Esta humanidad del personaje, camuflada por la distorsión de la caricatura se nos presenta más real, más frágil y cotidiana. Sus cualidades inmediatas la hace más nuestra y nos permite quitarnos la careta de lo solemne, vernos a nosotros mismos identificados en la pena y las limitaciones del personaje. Por ejemplo el querido Charley Brown, el amigo de Snoopy en "Peanuts", que su gran sueño de toda su vida fue el de hacer un "home run". Simplemente eso, que se traduciría en hacer un gol en un partido, no más sea uno. Pero hasta en su ultima aparición no llega a concretar su sueño. En el irse de Charley caminando desilusionado por no haber podido concretar su sueño, hay una grandeza y una humanidad que nos es difícil ver en el mundo de la imagen comercial contemporánea, en donde el éxito personal se concreta en la compra de un auto nuevo, con un corte de pelo a la moda, o teniendo la figura y el peso de una niña de 14 años. El cómics nos trae nuevamente a nuestra corporalidad y nuestra limitación. Pero ya no una limitación del simple cuerpo físico, sino también a la limitación del cuerpo espiritual, las frustraciones propias de la vida cotidiana. Cuando el hermanito de Mafalda se para frente a un helado o un juguete nuevo y no puede tenerlo, no es simplemente el dibujo deseándolo, es la identificación de nuestras propias limitaciones a flor de piel representada de una forma extrovertida en nuestra infancia, y también presente en nuestra vida adulta pero reprimida por la realidad social.

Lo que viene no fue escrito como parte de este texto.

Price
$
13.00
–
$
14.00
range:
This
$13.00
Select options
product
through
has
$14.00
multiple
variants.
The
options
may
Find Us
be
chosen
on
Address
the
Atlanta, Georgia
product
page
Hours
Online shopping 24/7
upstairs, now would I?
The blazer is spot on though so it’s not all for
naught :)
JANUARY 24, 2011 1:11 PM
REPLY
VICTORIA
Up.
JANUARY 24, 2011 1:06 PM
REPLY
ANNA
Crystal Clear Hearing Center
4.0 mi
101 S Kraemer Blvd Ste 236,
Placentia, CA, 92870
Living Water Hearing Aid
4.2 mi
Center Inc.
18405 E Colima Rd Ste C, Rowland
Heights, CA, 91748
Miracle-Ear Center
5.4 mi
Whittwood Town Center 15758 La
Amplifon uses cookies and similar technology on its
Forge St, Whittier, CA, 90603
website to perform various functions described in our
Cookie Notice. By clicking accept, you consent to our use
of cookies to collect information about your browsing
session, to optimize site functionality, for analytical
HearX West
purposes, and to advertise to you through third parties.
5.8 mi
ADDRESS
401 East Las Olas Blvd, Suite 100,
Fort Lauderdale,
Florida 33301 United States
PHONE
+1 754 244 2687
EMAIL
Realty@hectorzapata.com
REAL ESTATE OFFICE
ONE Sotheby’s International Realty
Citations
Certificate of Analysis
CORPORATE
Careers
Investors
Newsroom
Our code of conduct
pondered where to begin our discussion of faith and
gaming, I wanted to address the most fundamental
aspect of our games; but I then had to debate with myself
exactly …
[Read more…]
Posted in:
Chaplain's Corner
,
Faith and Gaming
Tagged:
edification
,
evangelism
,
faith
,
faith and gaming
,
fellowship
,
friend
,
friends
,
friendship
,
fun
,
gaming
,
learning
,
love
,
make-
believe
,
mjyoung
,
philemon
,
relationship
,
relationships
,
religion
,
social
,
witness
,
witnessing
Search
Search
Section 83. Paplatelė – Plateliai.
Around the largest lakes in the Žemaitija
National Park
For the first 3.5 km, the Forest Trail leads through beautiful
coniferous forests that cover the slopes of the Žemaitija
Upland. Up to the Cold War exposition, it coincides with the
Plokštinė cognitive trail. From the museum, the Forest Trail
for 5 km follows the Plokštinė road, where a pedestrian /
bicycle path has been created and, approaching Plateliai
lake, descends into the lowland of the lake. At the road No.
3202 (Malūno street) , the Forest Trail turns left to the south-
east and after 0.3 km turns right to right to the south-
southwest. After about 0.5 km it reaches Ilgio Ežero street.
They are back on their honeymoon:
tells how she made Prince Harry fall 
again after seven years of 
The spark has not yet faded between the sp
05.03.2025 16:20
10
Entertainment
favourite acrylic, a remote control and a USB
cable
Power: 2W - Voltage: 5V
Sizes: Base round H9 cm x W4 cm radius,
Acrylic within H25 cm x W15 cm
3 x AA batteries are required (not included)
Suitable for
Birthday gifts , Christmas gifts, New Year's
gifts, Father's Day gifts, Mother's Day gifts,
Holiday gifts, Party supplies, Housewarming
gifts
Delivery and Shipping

En medio de estos ideales sociales recreados en una gran mezcla deshumanizada y carente de contacto con nuestro propio Yo (y no en un sentido psicoanalítico, sino en términos del individuo que somos en el mundo social), el cómics nos lleva a otro momento, al momento primero en la existencia, el de nuestra absoluta fragilidad y dependencia. Nos muestra a nosotros mismo comiendo una fruta sentados en la puerta de nuestra casa cuando teníamos 5 años, nos muestra frágiles y profundamente reales en el contexto de nuestra propia mortalidad. Nos quita la careta y nos acerca al espacio del sentir algo en primera persona. Y uno se pregunta en tales casos, ¿qué es más real: la distorsión realista del personaje caricaturizado, o la realidad exacta de la imagen televisiva?